La mia ragione d’essere sei tu, June

La mia ragione d’essere sei tu, June

Lei gli aveva dato uno scopo per amare, lui dal palco le ripeteva che lui ora rigava dritto. Cantava quelle parole per rassicurarla.

Dagli sterminati campi dell’Arkansas dove il piccolo Johnny Cash aiutava la famiglia a raccogliere il cotone sino al successo universale, una intera vita condita da una massiccia dose di alcool, barbiturici e anfetamine.

Johnny era un ragazzo perduto, uno che cantava “ho ucciso un uomo solo per vederlo morire”, ma il suo walk the line era lei June Carter. Per il suo 65esimo compleanno, il 23 giugno 1994 le scrive una lettera d’amore “Mi affascini e mi ispiri ancora. Mi influenzi in meglio. Sei l’oggetto del mio desiderio, la ragione terrena n. 1 della mia esistenza”.

Frasi brevi come i versi delle sue canzoni.

Si incontrarono su un palco, entrambi erano sposati, lui come sempre vestito di nero con la fama da cattivo e attaccabrighe a precederlo, lei con la sua gonna a ruota e il fiocco di raso tra i capelli. Johnny si innamorò all’istante, lei cercò di scacciare dal suo cuore quel battito che saliva, cresceva e non le dava respiro.

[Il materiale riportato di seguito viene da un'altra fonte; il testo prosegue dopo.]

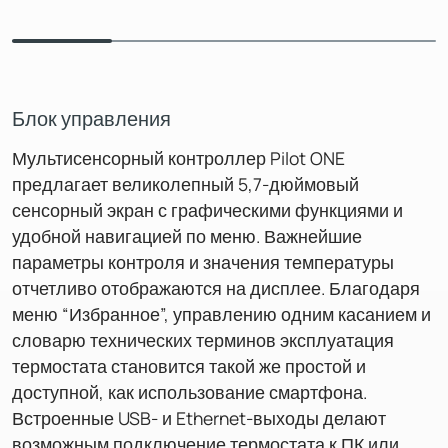
Блок управления
Мультисенсорный контроллер Pilot ONE
предлагает великолепный 5,7-дюймовый
сенсорный экран с графическими функциями и
удобной навигацией по меню. Важнейшие
параметры контроля и значения температуры
отчетливо отображаются на дисплее. Благодаря
меню “Избранное”, управлению одним касанием и
словарю технических терминов эксплуатация
термостата становится такой же простой и
доступной, как использование смартфона.
Встроенные USB- и Ethernet-выходы делают
возможным подключение термостата к ПК или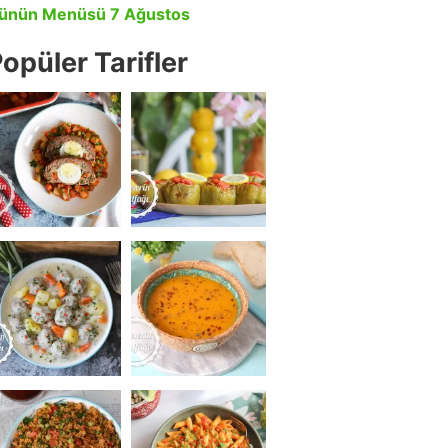
ünün Menüsü 7 Ağustos
opüler Tarifler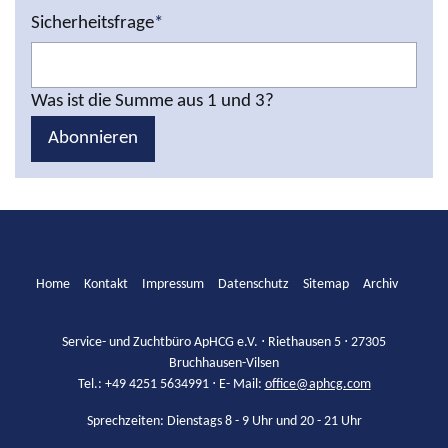
Sicherheitsfrage
*
Was ist die Summe aus 1 und 3?
Abonnieren
Home
Kontakt
Impressum
Datenschutz
Sitemap
Archiv
Service- und Zuchtbüro ApHCG e.V. ⋅ Riethausen 5 ⋅ 27305
Bruchhausen-Vilsen
Tel.: +49 4251 5634991 ⋅ E- Mail:
office@aphcg.com
Sprechzeiten: Dienstags 8 - 9 Uhr und 20 - 21 Uhr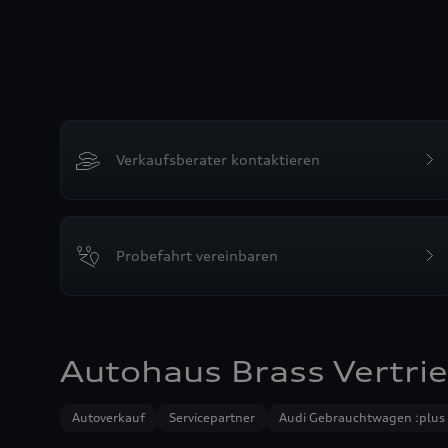
Verkaufsberater kontaktieren
Probefahrt vereinbaren
Autohaus Brass Vertri
Autoverkauf
Servicepartner
Audi Gebrauchtwagen :plus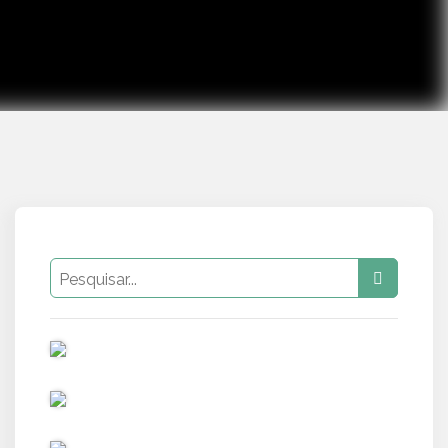
PUB
PUB
PUB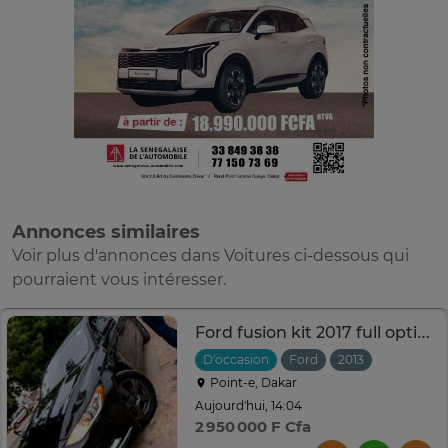
Annonces similaires
Voir plus d'annonces dans Voitures ci-dessous qui
pourraient vous intéresser.
Ford fusion kit 2017 full options
D'occasion
Ford
2013
Automati
Point-e, Dakar
Aujourd'hui, 14:04
2 950 000 F Cfa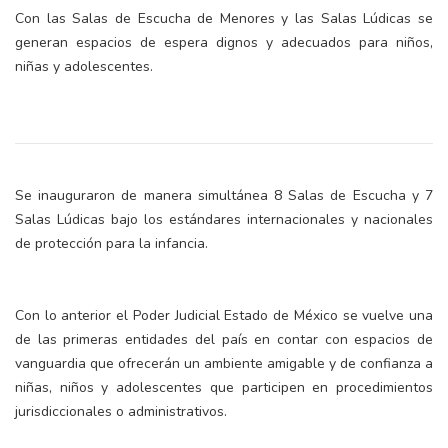
Con las Salas de Escucha de Menores y las Salas Lúdicas se
generan espacios de espera dignos y adecuados para niños,
niñas y adolescentes.
Se inauguraron de manera simultánea 8 Salas de Escucha y 7
Salas Lúdicas bajo los estándares internacionales y nacionales
de protección para la infancia.
Con lo anterior el Poder Judicial Estado de México se vuelve una
de las primeras entidades del país en contar con espacios de
vanguardia que ofrecerán un ambiente amigable y de confianza a
niñas, niños y adolescentes que participen en procedimientos
jurisdiccionales o administrativos.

Lui le chiese di sposarlo così tante volte da perderne il conto ma non abbastanza per desistere. Per tredici anni inanellò un rifiuto dopo l’altro, sino al primo marzo del 1968 quando finalmente June disse si all’ennesima proposta fatta dal palco del suo ultimo concerto, appena una settimana prima.

“Invecchiamo e ci abituiamo. La pensiamo in modo simile. Ci leggiamo nel pensiero. Sappiamo cosa vuole l’altro senza chiedere. A volte ci irritiamo un po’. Forse a volte ci diamo per scontati” scrive lui, innamorato nella vita solo di lei, una donna piccola e minuta che è stata in grado di salvarlo costringendo lui a salvarsi da solo.

“Ma una volta ogni tanto, come oggi, ci medito e mi rendo conto di quanto sono fortunato a condividere la mia vita con la donna più grande che abbia mai incontrato”.

Ti amo moltissimo, scrive lui, senza che nessuno ne dubitasse mai.

E lo ripete nella seconda lettere che le scrive, l’11 luglio 2003, lei era morta da appena due mesi e lui devastato abbozza solo due righe, non serve altro “Amo June Carter, lo faccio. Sì, certamente. Amo June Carter. E lei mi ama. Ma ora lei è un angelo e io no. Ora lei è un angelo e io no”.

É riuscito a vivere solo altri due mesi senza di lei, sua ragione d’esistenza.